◆ **WHAT YOU SHOULD DO**: Turn the items, from the very start through the line containing "Answer: right", into a Markdown table with the columns Row and Item Line, giving each line its own numbered row and skipping blank lines. Leave the pictures out.

= = =

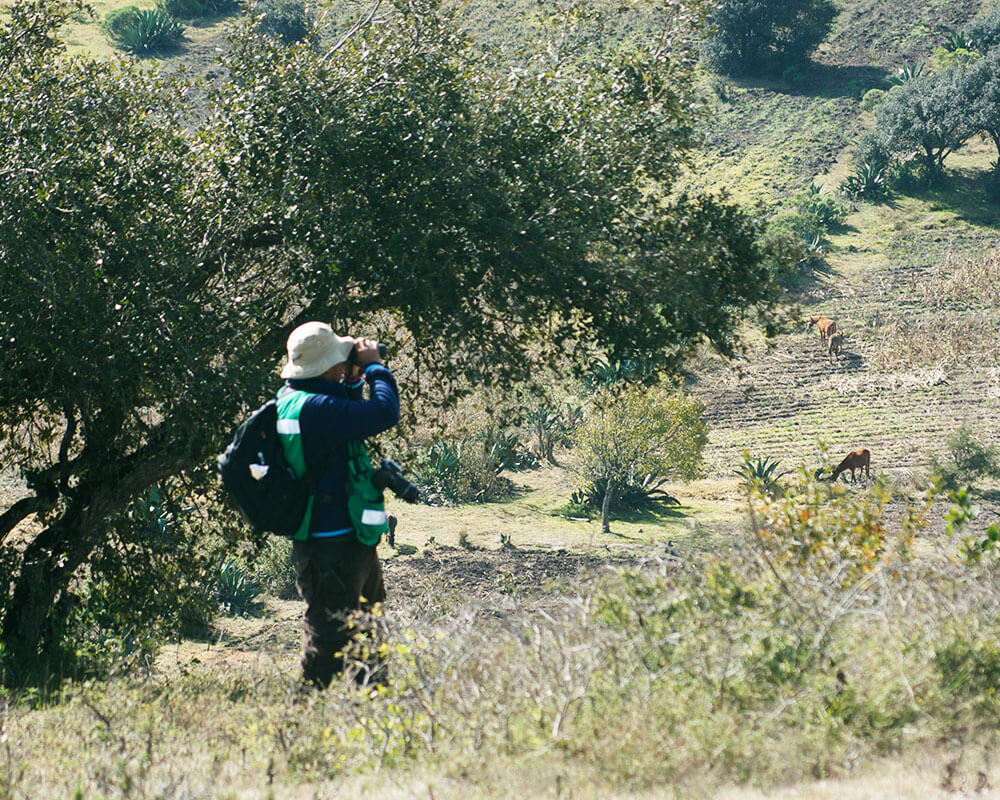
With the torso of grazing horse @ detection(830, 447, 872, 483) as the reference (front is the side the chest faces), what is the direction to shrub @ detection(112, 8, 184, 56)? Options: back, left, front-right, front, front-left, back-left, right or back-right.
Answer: right

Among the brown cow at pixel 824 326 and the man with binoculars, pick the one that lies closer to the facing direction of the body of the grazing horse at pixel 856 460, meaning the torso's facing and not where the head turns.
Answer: the man with binoculars

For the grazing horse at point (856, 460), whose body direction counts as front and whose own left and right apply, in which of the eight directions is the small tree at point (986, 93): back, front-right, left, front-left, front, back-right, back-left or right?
back-right

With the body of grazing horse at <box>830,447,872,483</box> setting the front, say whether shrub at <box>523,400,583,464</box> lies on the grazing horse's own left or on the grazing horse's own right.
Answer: on the grazing horse's own right

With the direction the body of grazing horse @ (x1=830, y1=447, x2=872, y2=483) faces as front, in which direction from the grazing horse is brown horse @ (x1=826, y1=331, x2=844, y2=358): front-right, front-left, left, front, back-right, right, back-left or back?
back-right

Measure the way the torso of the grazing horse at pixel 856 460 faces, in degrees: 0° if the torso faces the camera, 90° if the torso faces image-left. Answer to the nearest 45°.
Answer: approximately 45°

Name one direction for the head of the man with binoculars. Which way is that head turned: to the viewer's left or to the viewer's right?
to the viewer's right

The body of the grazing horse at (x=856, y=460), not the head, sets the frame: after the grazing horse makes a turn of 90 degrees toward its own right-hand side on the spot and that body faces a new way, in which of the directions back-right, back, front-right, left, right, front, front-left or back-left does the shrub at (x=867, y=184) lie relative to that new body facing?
front-right

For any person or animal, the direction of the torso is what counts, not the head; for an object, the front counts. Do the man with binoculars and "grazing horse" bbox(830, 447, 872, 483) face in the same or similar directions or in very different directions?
very different directions

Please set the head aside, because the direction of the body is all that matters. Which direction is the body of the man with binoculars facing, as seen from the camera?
to the viewer's right
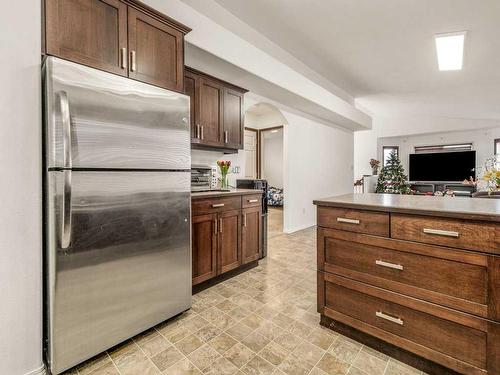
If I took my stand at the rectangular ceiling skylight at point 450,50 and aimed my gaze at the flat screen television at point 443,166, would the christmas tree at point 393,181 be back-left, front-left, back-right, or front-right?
front-left

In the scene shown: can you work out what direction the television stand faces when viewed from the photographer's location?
facing the viewer

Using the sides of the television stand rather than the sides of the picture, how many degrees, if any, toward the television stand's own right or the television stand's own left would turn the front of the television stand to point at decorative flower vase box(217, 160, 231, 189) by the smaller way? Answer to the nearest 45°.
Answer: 0° — it already faces it

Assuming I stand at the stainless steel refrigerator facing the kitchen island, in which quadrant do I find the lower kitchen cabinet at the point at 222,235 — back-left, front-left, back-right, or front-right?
front-left

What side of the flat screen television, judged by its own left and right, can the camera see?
front

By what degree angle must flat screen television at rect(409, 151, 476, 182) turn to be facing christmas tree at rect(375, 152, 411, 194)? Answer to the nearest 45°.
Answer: approximately 45° to its right

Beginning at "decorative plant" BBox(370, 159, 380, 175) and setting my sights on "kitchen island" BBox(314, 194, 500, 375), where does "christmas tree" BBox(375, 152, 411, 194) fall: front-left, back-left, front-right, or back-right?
front-left

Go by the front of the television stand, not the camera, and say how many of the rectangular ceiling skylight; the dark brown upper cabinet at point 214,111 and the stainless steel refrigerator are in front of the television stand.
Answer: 3

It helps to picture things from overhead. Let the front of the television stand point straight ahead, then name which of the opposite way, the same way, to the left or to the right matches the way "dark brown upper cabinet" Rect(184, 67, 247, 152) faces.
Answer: to the left

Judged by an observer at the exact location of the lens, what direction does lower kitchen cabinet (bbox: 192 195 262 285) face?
facing the viewer and to the right of the viewer

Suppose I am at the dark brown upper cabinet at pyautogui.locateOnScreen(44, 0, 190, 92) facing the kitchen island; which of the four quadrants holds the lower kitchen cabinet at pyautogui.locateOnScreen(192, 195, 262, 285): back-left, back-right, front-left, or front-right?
front-left
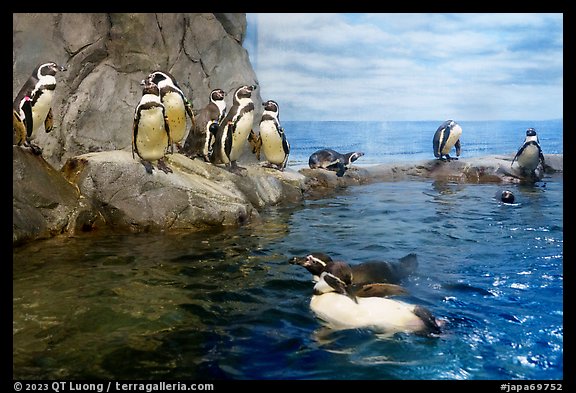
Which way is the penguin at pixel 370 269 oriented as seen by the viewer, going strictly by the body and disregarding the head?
to the viewer's left

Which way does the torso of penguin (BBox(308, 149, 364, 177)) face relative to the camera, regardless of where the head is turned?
to the viewer's right

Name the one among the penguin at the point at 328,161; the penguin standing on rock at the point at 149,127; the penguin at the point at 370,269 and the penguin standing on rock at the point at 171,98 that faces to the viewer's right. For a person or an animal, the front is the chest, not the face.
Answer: the penguin at the point at 328,161

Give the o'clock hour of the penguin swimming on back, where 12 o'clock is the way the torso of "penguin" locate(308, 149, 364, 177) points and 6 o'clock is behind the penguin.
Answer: The penguin swimming on back is roughly at 3 o'clock from the penguin.

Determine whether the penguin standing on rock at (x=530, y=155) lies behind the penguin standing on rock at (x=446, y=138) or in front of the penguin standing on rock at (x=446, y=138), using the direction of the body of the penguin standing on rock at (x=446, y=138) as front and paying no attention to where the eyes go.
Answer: in front

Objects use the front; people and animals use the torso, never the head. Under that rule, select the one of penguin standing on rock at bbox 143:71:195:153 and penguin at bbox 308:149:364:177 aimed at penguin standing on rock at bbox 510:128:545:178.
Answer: the penguin

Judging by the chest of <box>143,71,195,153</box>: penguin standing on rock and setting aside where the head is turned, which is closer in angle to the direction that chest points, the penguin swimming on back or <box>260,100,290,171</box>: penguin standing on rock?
the penguin swimming on back
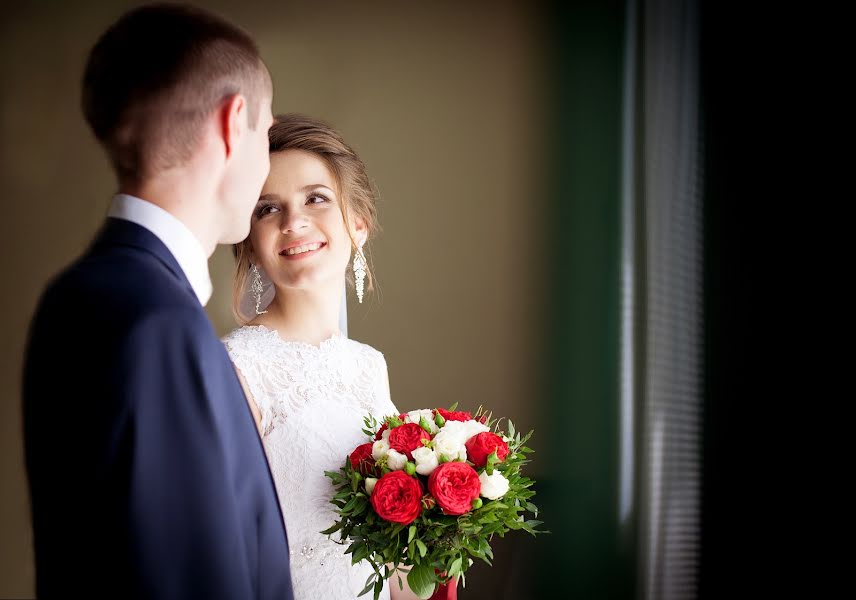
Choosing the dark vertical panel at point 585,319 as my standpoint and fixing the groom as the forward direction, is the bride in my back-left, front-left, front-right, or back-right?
front-right

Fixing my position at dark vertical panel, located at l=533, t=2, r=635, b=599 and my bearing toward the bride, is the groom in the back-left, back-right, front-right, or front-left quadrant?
front-left

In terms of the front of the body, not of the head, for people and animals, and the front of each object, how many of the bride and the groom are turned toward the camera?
1

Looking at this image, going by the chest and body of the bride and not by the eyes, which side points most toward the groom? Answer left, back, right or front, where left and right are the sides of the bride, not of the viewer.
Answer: front

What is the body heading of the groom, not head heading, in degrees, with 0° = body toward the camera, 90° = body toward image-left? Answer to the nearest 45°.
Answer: approximately 225°

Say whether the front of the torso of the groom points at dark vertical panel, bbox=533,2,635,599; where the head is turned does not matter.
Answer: yes

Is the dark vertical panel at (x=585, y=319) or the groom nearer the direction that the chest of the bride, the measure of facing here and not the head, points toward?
the groom

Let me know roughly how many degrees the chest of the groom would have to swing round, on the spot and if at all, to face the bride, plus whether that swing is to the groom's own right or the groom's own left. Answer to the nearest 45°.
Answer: approximately 45° to the groom's own left

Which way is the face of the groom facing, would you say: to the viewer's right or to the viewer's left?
to the viewer's right

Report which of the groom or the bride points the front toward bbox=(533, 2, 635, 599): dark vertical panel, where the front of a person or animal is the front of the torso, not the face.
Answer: the groom

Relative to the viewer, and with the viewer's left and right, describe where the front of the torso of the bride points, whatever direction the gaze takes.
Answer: facing the viewer

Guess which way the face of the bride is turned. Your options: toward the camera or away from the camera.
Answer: toward the camera

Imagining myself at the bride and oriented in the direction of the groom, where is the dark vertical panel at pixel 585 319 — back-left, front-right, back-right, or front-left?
back-left

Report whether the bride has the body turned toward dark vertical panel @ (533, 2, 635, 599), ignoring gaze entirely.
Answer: no

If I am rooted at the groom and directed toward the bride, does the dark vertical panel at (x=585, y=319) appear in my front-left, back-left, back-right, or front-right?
front-right
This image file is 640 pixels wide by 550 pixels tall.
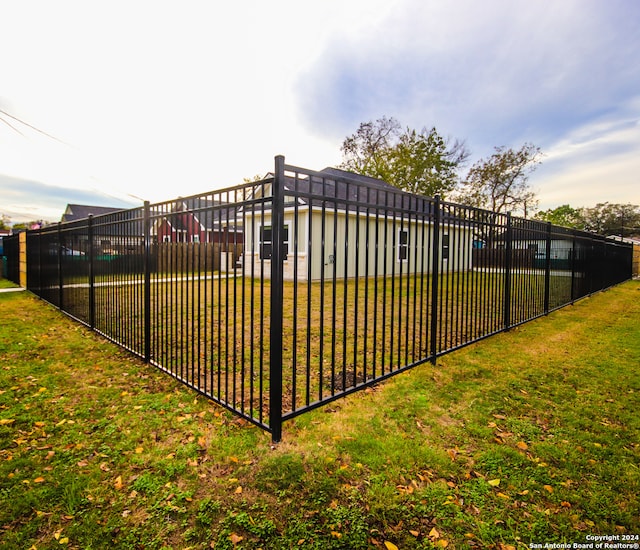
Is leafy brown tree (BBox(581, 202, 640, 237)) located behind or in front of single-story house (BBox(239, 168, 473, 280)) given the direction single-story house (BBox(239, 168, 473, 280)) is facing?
behind

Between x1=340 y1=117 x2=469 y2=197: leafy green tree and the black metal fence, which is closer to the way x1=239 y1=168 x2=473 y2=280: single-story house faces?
the black metal fence

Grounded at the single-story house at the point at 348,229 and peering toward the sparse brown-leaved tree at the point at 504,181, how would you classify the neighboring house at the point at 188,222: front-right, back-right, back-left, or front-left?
back-left

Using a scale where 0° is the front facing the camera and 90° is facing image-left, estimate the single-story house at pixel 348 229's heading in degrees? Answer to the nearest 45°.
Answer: approximately 45°

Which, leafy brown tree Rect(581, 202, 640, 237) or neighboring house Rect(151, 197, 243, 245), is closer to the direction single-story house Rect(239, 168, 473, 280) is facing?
the neighboring house

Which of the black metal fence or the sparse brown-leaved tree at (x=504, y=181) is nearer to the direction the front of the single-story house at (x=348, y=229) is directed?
the black metal fence

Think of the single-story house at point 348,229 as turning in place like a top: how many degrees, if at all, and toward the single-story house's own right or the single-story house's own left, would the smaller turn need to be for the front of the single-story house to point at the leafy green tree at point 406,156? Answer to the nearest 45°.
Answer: approximately 135° to the single-story house's own right

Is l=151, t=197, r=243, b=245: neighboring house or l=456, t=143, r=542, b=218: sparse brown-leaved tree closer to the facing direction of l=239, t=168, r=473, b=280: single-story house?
the neighboring house

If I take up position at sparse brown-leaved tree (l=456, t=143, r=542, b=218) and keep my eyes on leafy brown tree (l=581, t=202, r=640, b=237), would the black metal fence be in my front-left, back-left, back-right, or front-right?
back-right
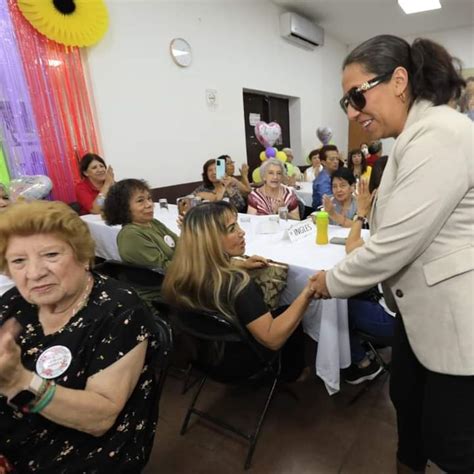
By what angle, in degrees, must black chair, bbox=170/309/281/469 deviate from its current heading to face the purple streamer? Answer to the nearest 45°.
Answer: approximately 90° to its left

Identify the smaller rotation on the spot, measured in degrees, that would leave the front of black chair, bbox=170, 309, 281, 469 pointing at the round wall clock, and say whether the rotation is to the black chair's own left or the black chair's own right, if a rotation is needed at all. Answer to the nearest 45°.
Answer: approximately 45° to the black chair's own left

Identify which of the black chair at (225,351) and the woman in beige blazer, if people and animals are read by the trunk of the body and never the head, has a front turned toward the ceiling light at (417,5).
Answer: the black chair

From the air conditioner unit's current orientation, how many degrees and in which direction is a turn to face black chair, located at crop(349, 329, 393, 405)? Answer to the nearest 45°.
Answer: approximately 45° to its right

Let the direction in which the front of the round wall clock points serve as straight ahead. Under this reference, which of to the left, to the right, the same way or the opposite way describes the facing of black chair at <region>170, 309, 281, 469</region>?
to the left

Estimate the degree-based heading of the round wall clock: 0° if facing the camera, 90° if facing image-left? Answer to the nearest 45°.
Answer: approximately 315°

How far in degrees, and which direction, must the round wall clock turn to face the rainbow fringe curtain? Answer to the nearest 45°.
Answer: approximately 90° to its right

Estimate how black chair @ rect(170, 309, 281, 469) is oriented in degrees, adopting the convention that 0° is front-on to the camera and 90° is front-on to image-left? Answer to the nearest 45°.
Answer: approximately 225°

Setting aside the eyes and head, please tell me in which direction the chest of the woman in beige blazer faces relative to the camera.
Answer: to the viewer's left
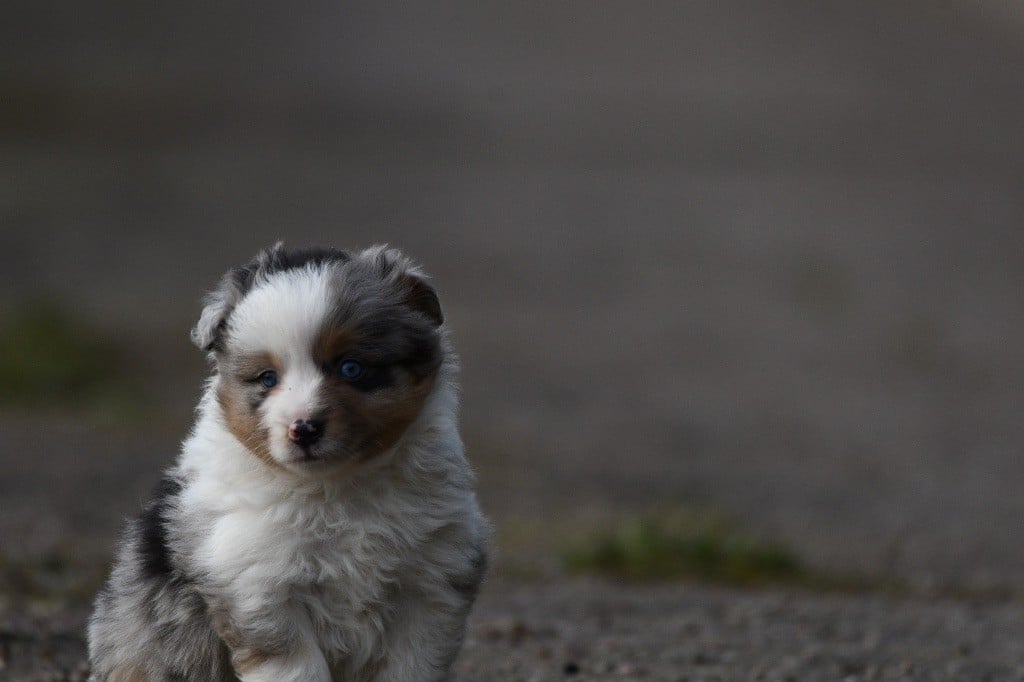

= = =

◆ **RESULT FOR THIS TASK**:
| Row | Item Line |
|---|---|
| 1 | With the torso of grazing horse @ detection(830, 447, 872, 483) as the reference (front is the side the chest faces), what is the direction to shrub @ detection(112, 8, 184, 56)? Options: back, left, front-right, front, front-left, back-left, right or back-right. |
| 2 | Answer: right |